Word for word, print each line of the listing below; pictures stay out.

• _INFORMATION PROVIDED_
□ □ □ □ □

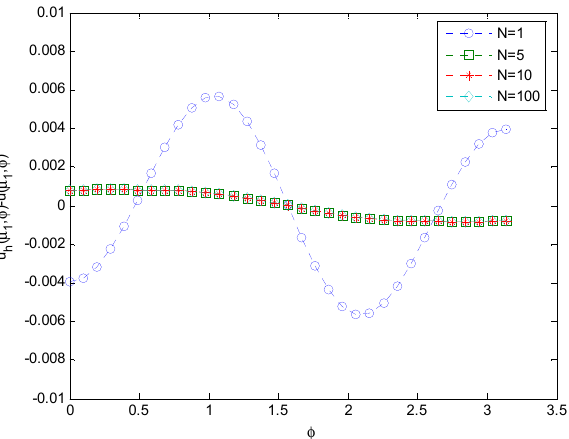
Figure 11. The errors on the artificial boundary against N for Example 3 ( Mesh h /8 )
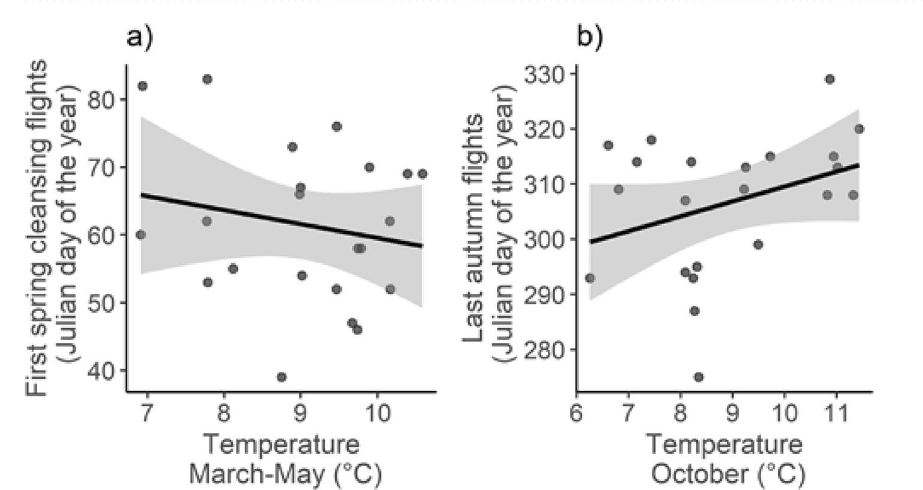
Figure 5. Phenology of the first spring cleansing flights ( a ) and last autumn flights ( b ) of the bees in relation to the temperature conditions during the first ( a ) and the second ( b ) critical time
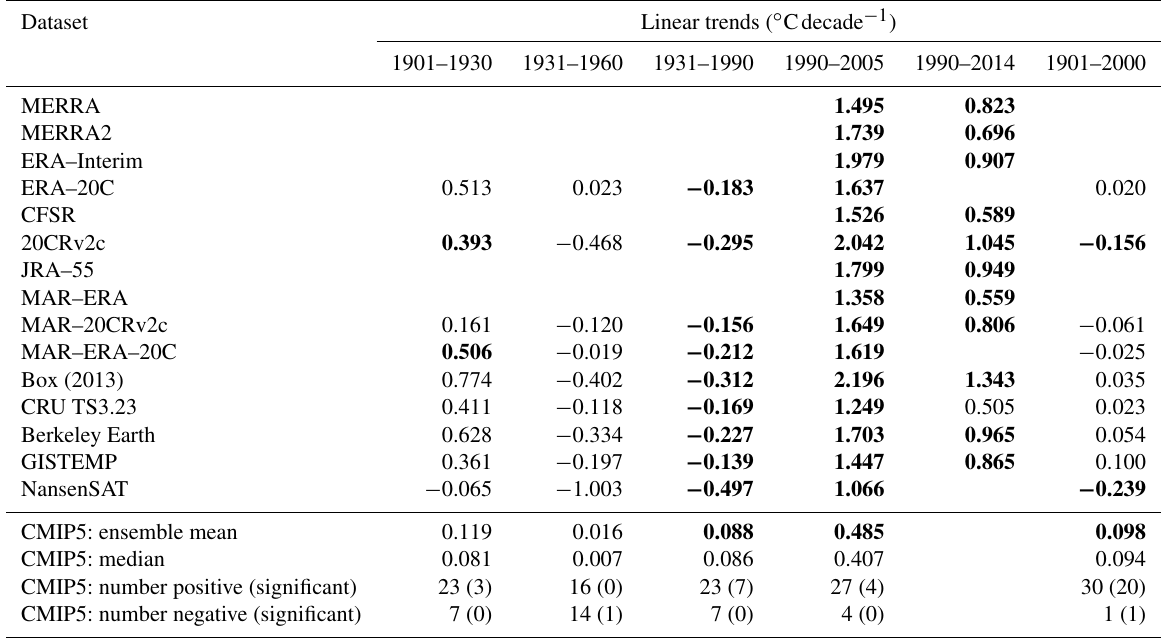
Table 4. Trends ( ◦ Cdecade − 1 ) of ice sheet areal average annual mean SAT for given periods. For the CMIP5 ESMs, the trend of the ensemble mean and the median of the individual trends are shown, along with the number of positive, negative and significant trends. Bold type indicates significance at the 0.05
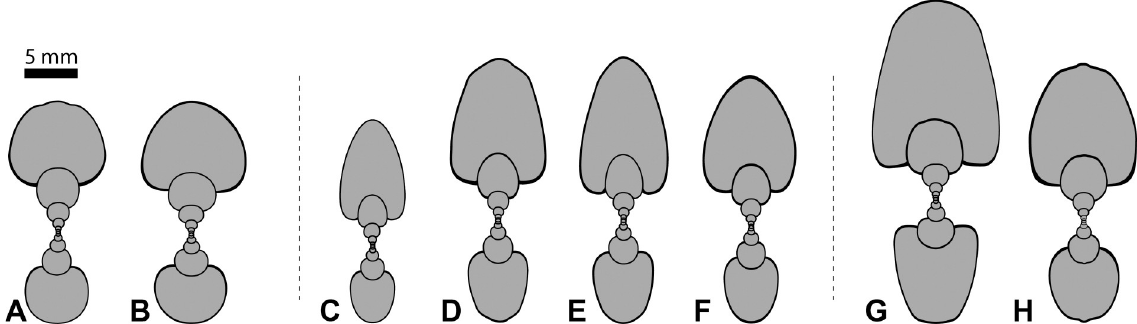
Fig 1. Cross sections of the analyzed ammonoid species of the late Anisian Fossil Hill Member of NW Nevada, USA; all × 1.5. (A) Frechites nevadanus , GSUB C12377. (B) Frechites nevadanus , GSUB C13250. (C) Gymnotoceras weitschati , GSUB C14190. (D) Gymnotoceras blakei , GSUB C12243. (E) Gymnotoceras mimetus , GSUB C13814. (F) Gymnotoceras rotelliformis , GSUB 11594. (G) Parafrechites dunni , GSUB C9356. (H) Parafrechites meeki , GSUB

□ □ □ □ □

• _RESPONSE_
Figure 11. The errors on the artificial boundary against N for Example 3 ( Mesh h /8 )
Figure 5. Phenology of the first spring cleansing flights ( a ) and last autumn flights ( b ) of the bees in relation to the temperature conditions during the first ( a ) and the second ( b ) critical time
Table 4. Trends ( ◦ Cdecade − 1 ) of ice sheet areal average annual mean SAT for given periods. For the CMIP5 ESMs, the trend of the ensemble mean and the median of the individual trends are shown, along with the number of positive, negative and significant trends. Bold type indicates significance at the 0.05
Fig 1. Cross sections of the analyzed ammonoid species of the late Anisian Fossil Hill Member of NW Nevada, USA; all × 1.5. (A) Frechites nevadanus , GSUB C12377. (B) Frechites nevadanus , GSUB C13250. (C) Gymnotoceras weitschati , GSUB C14190. (D) Gymnotoceras blakei , GSUB C12243. (E) Gymnotoceras mimetus , GSUB C13814. (F) Gymnotoceras rotelliformis , GSUB 11594. (G) Parafrechites dunni , GSUB C9356. (H) Parafrechites meeki , GSUB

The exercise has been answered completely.